▼

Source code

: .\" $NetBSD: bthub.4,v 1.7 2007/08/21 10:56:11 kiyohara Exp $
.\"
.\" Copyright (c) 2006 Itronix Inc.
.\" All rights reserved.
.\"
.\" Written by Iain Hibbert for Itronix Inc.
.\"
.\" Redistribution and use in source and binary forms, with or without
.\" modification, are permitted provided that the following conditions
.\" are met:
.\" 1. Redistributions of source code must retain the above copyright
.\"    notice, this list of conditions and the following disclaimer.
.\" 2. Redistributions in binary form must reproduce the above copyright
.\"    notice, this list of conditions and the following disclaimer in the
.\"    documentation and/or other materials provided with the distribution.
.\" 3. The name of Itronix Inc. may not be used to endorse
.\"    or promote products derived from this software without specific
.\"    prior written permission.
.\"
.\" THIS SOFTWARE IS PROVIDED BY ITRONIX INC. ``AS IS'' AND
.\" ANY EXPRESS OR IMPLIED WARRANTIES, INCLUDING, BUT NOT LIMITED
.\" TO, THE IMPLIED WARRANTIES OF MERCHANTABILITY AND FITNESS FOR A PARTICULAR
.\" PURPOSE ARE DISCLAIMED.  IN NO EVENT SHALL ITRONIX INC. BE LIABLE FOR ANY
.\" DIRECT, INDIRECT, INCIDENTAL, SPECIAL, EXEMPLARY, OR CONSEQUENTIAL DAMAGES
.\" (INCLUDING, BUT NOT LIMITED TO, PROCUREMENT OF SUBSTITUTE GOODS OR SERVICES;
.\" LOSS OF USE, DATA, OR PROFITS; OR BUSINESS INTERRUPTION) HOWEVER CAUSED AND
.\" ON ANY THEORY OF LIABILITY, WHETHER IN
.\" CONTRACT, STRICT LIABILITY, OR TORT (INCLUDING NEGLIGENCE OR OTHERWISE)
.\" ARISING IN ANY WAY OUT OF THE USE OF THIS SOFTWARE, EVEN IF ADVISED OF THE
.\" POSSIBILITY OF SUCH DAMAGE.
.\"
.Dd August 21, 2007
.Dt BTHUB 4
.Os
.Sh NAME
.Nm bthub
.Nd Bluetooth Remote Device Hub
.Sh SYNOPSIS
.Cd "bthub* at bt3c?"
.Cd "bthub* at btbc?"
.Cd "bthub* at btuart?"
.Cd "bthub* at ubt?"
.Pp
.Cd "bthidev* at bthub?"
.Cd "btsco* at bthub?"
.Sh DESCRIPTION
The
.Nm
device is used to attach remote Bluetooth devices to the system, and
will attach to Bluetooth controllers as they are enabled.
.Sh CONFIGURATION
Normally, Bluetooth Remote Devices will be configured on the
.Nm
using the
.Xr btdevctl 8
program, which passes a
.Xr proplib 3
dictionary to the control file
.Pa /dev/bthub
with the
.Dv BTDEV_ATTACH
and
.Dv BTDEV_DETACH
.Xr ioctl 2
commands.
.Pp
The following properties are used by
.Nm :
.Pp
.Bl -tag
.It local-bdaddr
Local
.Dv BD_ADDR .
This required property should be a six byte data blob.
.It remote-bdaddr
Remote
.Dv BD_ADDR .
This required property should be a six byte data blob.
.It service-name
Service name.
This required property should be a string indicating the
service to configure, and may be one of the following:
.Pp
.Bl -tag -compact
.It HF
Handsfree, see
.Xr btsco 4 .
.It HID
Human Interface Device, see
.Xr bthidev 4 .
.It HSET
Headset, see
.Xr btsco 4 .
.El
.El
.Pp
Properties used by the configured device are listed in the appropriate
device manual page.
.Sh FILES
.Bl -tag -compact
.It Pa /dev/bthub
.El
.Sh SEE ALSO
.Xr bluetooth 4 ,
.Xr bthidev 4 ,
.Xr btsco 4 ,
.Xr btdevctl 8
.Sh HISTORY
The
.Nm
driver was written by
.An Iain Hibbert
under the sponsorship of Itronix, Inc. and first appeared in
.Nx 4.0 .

▲

#### [Aim of the task]
Copy each line from the data that features the string "disclaimer".

#### [Result below]
.\"    notice, this list of conditions and the following disclaimer.
.\"    notice, this list of conditions and the following disclaimer in the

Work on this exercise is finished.